As Amazon grows they will need more infrastructure and they will need to start
replacing some of their existing infrastructure. I agree that during
accelerated growth the profit will lag these expenses but exactly by how much
remains to be seen once their growth stabilizes.

------
derstang
I think the market punishes Apple because the market is all about future
performance and Apple has reached a very high amount of growth and stability
over time. That isn't to say it won't continue to do well, but when
information is priced in, it's hard to justify the multiples. The businesses
are very different--stock price is certainly not indicative of anything
engineers think or care about.

------
brisance
A company's performance is not strongly correlated to its share price. By
conventional measures, Apple has been outperforming its "competitors" for a
long time now, it's just that the market does not seem to reflect this in the
share price. As to the "why", no one knows. Or maybe everyone knows, and
they're all correct.

What I would like to see is for Apple to split the stock. My totally
unsubstantiated theory is that this should allow more people to get into the
stock and better reflect the real market. A lot of people get into options due
to the high price of the underlying, which is a rigged game since large hedge
funds and big money can squish all the retail investors (you and me) into
maximum option pain right at expiry. e.g. Jan 18 when AAPL was trading exactly
at $500.

------
josephlord
Never get upset about share prices. If you know they are wrong put your money
where your mouth is and hope that you can stay solvent longer than the market
stays irrational in this case.

I haven't studied the details of these but if I had to guess the Amazon side
probably is riskier but has a larger potential upside while Apple may have
peaked but even if they have their is still a decade or more of good profits
to expect. I would look for something less high profile with a bigger
potential upside than either.

------
msoad
Maybe if people knew what Apple is planning for it's future they might treat
it different. I don't get why Apple is hiding everything from everyone.
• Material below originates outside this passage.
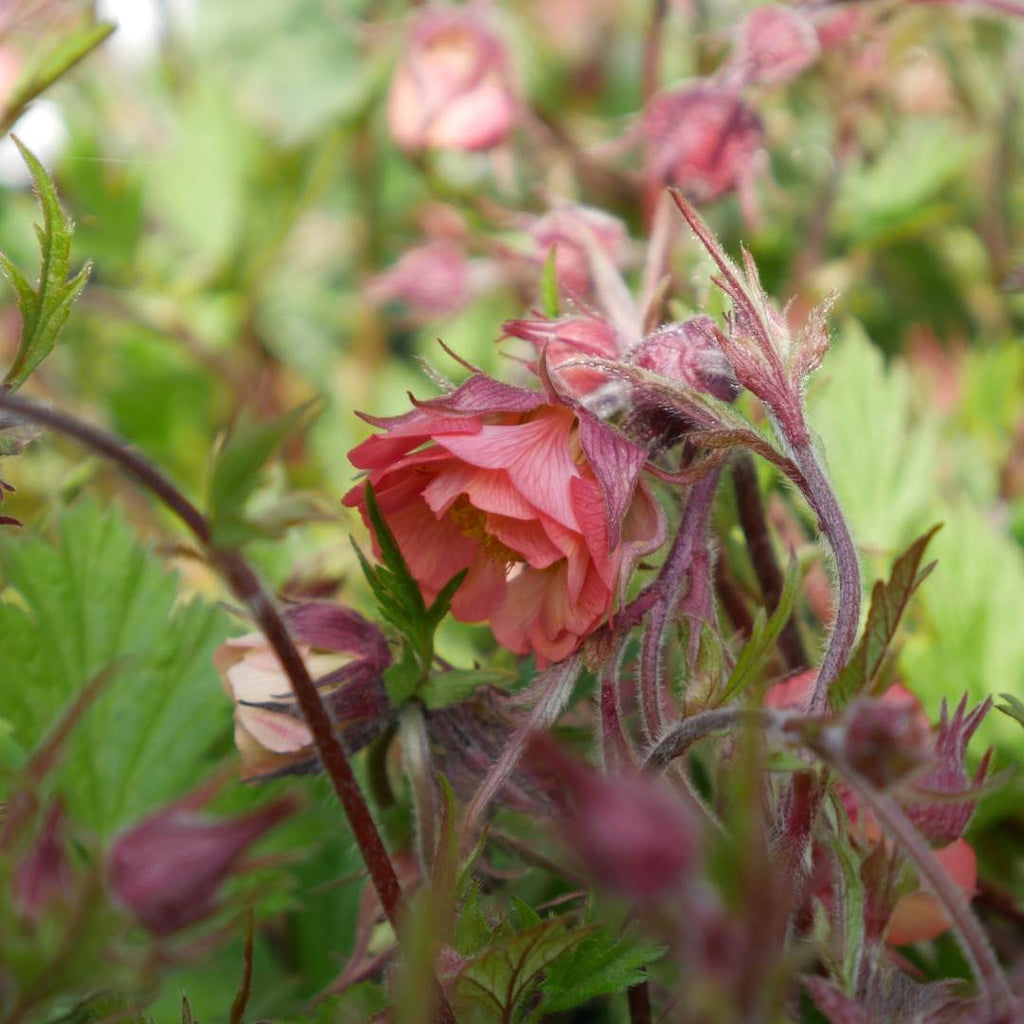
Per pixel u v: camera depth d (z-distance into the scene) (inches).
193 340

They can be clear about their future just like Google and Amazon. Everyone
knows Google is investing in augmented reality and self driving cars or Amazon
is trying to be big in content and customer electric market.

------
lilbear
I heard Amazon is bout to get around to being able to distribute from within
the state California and thus be able to offer same day shipping with storage
locker locations for customers to pick up from. This could be huge and could
be the next step to Amazon to being the next big thing.

------
shaydoc
Fact is, what goes up must come down eventually, apple has been riding on the
back of seriously good innovations for a while and they possibly were
overbought. The market gets jittery when it sees a stock to be over bought, no
one wants to be last in, like if you bought a house at the top of the boom, so
a pull back share value for now is frugal.

Apple's cash may flow freely, but unless they innovate further, they will lose
market naturally. Personally, I think the market expects another innovation
akin to iPod, iPhone, iPad.... To me I can't see their next step But I do hope
they have one!

------
samwillis
I always here people saying that Amazon has a very high p/e ratio because is
spending almost all profits investing in infrastructure. Does anyone have any
data on this? What is their profit before they spend it all building new
distribution centers?

------
lucidquiet
Strangely this article and the comments above (at the point I read it) don't
seem to argue for further Apple growth. Yes people have pointed out that Apple
may have peeked, but I didn't read much sign of where they can rise up in the
near future....?